9月10日未明、英国下院はジョンソン首相が再度提案した総選挙実施動議を採決し、再び反対多数で否決しました。可決に必要な下院の3分の2(434票)の支持を得ることはできず、賛成は293票でした。ジョンソン首相は、4日にも同じ提案をして否決されていて、一部では、既に内閣がゾンビ化したのではないかとの苦言も出ています。

「合意なき離脱」を封じられた形のジョンソン首相

下院は9月4日に、欧州連合(EU)からの「合意なき離脱」を阻止するための離脱延期法案(以下、離脱再延長要請法案)を可決しました。この法案は、9日には上院を経て、エリザベス女王の裁可を得て成立しました。

これにより、10月19日までにEUと英国との間で新たな離脱合意がまとまり英国議会が承認するか、合意なき離脱への議会の同意を確保できなければ、ジョンソン首相はEUに頭を下げて、3カ月間(2020年1月31日まで)の離脱延期を申請することが義務付けられました。強硬派であるジョンソン首相に、タガがはめられたというわけです。

4日に下院が離脱再延長要請法案を可決した段階では、コービン労働党党首は、上院が同法案を承認し成立させれば総選挙の前倒し実施に同意すると表明していました。ただこの段階では、コービン党首はジョンソン首相が提案する10月15日の選挙実施日程に同意するかはコミットしていませんでした。

世論調査によれば、労働党も支持率の伸びがいまひとつであり、保守党・労働党双方とも、総選挙に打って出て過半数議席を確保できるという見通しがないままでは、身動きが取れないということなのでしょう。

ジョンソン首相は10日未明の総選挙動議の採決後も、強気の姿勢を崩していません。離脱再延長要請法案が成立してからも、EU離脱に関し再延期を請うつもりはないと述べました。ジョンソン首相は、10月17日からのブリュッセルでのEU首脳会議に出席し、英国の国益にかなう合意を得るために懸命に努力することを約束しています。

前述の通り、ジョンソン首相は離脱期限である10月31日に合意なきEU離脱を選択するという手段を封じられているわけですから、EUとの合意を取り付けるしかありません。しかし、これまで長い時間を使っても解決の糸口すら見つからなかったことが、いきなり解決するという妙案があるのでしょうか? 10月15日に総選挙を実施して、多数を獲得して民意を味方につけ、離脱再延長要請法案を廃案にして合意なき離脱に突っ走ることも、難しい状況です。

理解しがたい英国議会の閉会措置

EUから離脱する期限は、4月にEUと合意して延長された10月31日です。それまで、ごく限られた時間しか残されていません。それにもかかわらず、英国議会は10日の議事終了後から、「女王演説」(施政方針演説)が予定されている10月14日まで閉会されました。
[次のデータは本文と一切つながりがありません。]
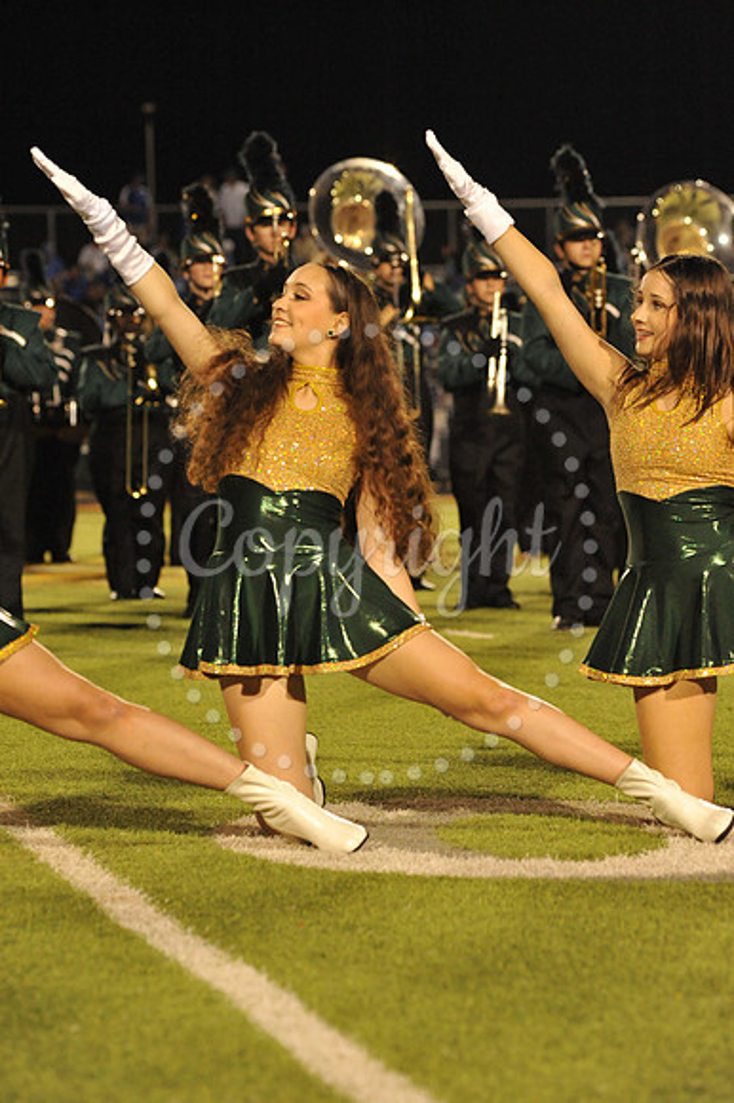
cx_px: 367
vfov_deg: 14.2
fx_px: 4440
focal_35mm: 145
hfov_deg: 9.5
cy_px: 552
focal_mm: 145
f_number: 5.6
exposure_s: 1/200
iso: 5000
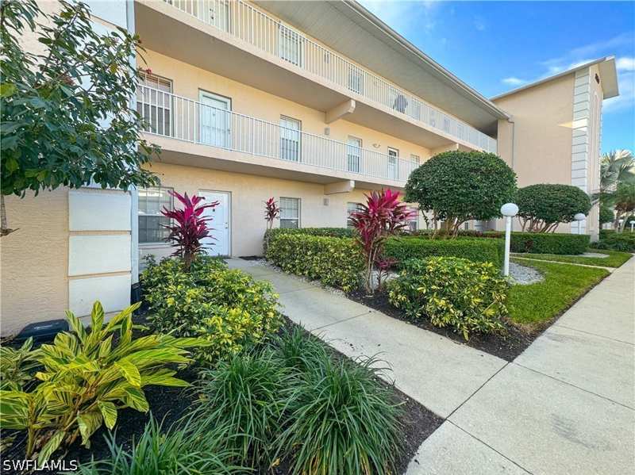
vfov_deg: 85.6
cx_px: 318
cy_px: 238
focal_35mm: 14
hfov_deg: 102.1
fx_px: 257
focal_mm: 2.22
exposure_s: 1/350
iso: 40
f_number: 2.2
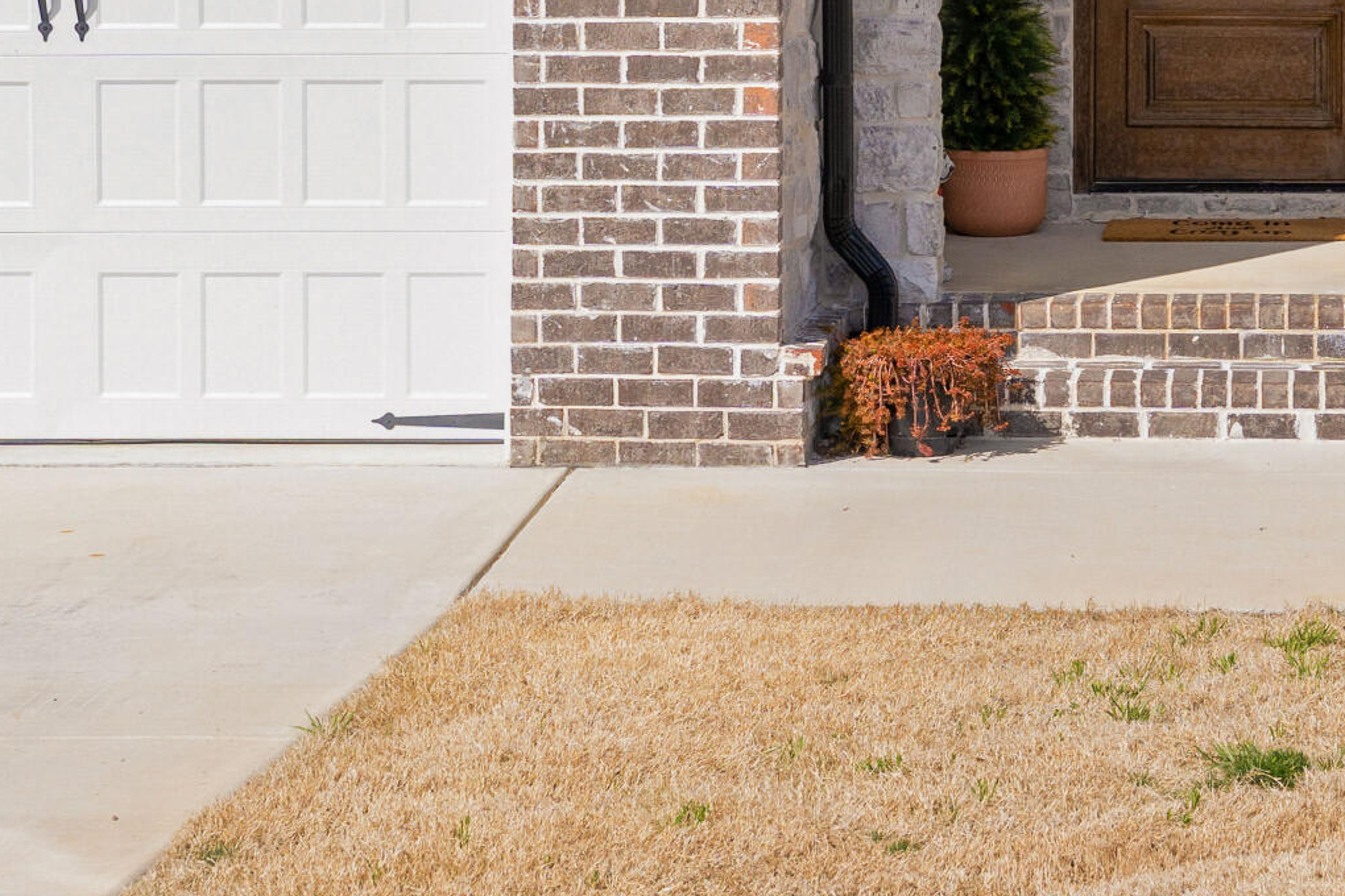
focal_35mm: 100
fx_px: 3736
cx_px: 1243
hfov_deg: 20.0
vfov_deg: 13.2
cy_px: -256
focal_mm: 34
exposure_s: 1/1250
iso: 320
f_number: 7.1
審議のための時間をより多く確保する方がよいと考えるのが普通でしょうが、保守党執行部が、なぜ閉会の判断をするのかは、全くもって不明です。

なお、下院は9日、合意なき離脱となった場合に備える緊急対策法案のほかに、今回の議会閉会の決定に関係する文書などを11日までに公表するよう政府に命じる動議も可決しました。これにより明らかになる事実も、また、火種になるかもしれません。

EU側も協議に関して厳しい姿勢を崩していません。ジョンソン首相は、9日午前にバラッカー・アイルランド首相をダブリンに訪ね、英領北アイルランドとアイルランドの国境に、ハードボーダー(物理的壁)を設置しないことを保証する「バックストップ」条項をEU離脱協定案から削除するよう求めました。しかし、バラッカー首相は、ジョンソン首相の要求がアイルランドにとって「理想的」でも「魅力的」でもないと切って捨てて、交渉は進展しませんでした。

ジョンソン首相は、次回のEU首脳会議が予定されている10月17、18日までにEUとの合意を見いだす決意を表明しましたが、果たしてどうなるのか? 合意が成立しなければ、ジョンソン首相はEUに再延期を請うという屈辱を味わうことになります。まさにそれは「国政の失策」なのでしょう。

英ポンドのさらなる下落に要注意

為替市場では先週、英国のEU離脱や総選挙の実施を不安視した英ポンド売りが拡大し、ポンドは対米ドルで一時1.20米ドルを下回りました。これは、2016年10月に起きたフラッシュクラッシュと言われるポンド急落以来、約3年ぶりの安値です。

4日には、1ポンド=1.21ドル台を回復しましたが、目先の買戻しが先行しているだけで、どん詰まりの事態が打開されるという期待があるわけではなく、ポンドへの売り圧力はいつまた噴出しても不思議ではありません。英ポンド下落の可能性はまだ高く、要注意でしょう。筆者は、英ポンドの安値の目処は、2016年10月に付けた1英ポンド=1.15米ドルと考えています。